Silence is a loud thing.

Silence is a loud thing.

Absence is a very present thing.

Man: When I first asked my sweetheart to marry me, there was a silence so loud it nearly burst my eardrums. It stretched on for an eternity – the silence. “Will you marry me?” – the silence. Fortunately, the silence was broken with a resounding yes. But the silence that day was so loud.

Woman: I've never had a child, but I imagine that the silence that marks the break between their entry into the world and their very first cry – that silent intake of breath – I imagine that silence to be very loud.

Humanity: There are silences that should be broken that are never broken. And these are the loudest silences of all. As a child, being picked on at school, that awful, blinding, blurring silence between the bully’s’ remark and well… nothing. No one to stand up for you. No one to call them out. No one to come to your rescue or your defense. The silence of the onlooker – such a loud silence. And what about the bully’s that don’t live in the school yard? What about the bully’s that live in the dark streets and the dark shadows of the dark corners? Who prey on the innocent, and who force them into silence. A silence so loud that it can take over their lives. Take over their minds. A silence that rules them; a silence that binds them. Walls of silence that come up around them. A cellblock of silence. A fortress of silence.

Me: I experienced silence once, so profoundly. It was the 30th of June. It was quite a mild day. And I received a phone call, informing me that my loved ones mother had passed away, after many days in hospital.

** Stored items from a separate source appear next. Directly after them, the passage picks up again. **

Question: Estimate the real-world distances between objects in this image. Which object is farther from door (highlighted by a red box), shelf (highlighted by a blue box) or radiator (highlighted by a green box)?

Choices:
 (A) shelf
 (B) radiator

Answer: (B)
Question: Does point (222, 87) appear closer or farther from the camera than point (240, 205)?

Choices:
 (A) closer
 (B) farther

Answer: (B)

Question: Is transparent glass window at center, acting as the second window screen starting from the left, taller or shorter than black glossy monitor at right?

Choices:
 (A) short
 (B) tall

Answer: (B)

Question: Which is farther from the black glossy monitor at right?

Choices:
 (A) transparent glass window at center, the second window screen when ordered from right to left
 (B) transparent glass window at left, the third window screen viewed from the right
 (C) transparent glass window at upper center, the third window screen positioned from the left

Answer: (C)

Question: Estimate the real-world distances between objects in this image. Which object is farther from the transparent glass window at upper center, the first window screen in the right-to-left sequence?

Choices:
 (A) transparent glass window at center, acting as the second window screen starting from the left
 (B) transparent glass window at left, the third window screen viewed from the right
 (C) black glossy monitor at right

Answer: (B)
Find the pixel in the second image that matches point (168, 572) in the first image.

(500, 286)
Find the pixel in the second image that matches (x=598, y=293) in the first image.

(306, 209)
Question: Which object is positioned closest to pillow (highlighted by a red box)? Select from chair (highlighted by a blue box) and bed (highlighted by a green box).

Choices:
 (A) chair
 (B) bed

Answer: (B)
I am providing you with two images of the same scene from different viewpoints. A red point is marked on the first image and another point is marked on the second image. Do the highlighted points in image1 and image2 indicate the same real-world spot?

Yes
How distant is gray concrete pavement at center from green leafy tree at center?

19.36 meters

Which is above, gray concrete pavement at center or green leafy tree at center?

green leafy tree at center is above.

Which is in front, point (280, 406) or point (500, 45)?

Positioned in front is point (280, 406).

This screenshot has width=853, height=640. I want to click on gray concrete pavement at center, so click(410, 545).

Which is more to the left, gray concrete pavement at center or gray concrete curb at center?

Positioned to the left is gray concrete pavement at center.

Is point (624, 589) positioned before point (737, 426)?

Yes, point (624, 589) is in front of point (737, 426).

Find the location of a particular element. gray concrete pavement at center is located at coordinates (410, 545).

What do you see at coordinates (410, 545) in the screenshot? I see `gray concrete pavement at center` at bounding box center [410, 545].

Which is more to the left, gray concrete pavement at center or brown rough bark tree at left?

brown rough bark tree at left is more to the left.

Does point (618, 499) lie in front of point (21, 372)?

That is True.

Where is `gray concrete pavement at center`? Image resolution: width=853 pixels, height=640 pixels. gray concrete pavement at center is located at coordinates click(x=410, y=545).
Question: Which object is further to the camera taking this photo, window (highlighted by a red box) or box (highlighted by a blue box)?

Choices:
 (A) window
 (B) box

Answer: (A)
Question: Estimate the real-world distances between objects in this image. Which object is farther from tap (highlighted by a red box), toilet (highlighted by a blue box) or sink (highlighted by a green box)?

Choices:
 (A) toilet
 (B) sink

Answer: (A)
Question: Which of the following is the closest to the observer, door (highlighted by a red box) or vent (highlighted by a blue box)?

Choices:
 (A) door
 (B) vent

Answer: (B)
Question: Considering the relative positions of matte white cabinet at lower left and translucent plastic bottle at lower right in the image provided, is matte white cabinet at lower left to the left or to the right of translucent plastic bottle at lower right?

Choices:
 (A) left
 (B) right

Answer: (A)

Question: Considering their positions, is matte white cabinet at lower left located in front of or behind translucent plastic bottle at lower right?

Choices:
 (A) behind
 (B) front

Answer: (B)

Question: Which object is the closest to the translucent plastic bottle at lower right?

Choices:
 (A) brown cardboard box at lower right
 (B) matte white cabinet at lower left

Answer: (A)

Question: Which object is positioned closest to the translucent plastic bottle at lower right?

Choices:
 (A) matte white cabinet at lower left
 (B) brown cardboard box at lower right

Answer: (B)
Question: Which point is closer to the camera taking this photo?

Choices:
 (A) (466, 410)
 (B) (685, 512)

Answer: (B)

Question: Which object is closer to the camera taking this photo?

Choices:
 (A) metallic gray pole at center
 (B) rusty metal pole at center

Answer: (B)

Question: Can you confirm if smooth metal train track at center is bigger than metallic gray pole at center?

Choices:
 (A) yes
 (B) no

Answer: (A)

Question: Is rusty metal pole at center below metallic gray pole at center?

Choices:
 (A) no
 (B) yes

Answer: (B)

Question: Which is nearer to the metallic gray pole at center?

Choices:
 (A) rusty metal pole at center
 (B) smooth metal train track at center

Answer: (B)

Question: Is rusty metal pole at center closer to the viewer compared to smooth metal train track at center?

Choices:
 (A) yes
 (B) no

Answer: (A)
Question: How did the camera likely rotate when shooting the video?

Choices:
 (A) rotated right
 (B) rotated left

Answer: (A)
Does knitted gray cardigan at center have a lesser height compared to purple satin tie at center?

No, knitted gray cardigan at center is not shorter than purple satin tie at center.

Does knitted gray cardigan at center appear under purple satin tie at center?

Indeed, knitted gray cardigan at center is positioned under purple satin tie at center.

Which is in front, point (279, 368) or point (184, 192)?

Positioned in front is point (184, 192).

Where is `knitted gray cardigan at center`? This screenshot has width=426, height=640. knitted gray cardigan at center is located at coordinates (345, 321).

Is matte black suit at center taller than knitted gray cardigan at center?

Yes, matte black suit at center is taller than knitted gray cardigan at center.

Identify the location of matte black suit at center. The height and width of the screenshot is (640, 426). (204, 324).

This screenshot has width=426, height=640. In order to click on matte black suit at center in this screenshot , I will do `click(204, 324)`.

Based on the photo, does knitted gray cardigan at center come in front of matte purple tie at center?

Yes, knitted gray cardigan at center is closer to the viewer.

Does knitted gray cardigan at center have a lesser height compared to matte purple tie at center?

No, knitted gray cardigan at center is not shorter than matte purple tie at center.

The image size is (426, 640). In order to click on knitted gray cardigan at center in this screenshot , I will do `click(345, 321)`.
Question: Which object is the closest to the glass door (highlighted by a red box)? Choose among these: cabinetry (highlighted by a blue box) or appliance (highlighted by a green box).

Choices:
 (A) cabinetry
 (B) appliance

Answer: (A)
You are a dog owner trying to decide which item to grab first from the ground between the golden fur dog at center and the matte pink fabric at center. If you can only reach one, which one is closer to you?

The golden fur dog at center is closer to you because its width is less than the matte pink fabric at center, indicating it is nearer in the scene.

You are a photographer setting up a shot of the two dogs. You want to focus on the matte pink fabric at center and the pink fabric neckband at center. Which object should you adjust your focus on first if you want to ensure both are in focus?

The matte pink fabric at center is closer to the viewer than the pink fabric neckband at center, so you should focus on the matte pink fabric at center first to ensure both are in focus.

I managed to keep it together on the phone, but as soon as I hung up the floodgates opened and I cried for what felt like hours but was probably only minutes. And when I walked into that hospital room the silence was deafening. The silence of a life just passed. No intake of breath, no rise and fall, no blood pulsing or heart beating – just silence. And with the silence came this awful, awful absence that made itself so known in that room. And afterwards – for months, days, years afterwards. Absence, such a present thing. A dark bird. The absence was stifling and the silence was deafening, and it was all so awful. And I remember it. And I’ll never forget it.


What a strange phenomenon, that things that mark lack can make themselves so evident. Such a strange strange thing, that life brings for us.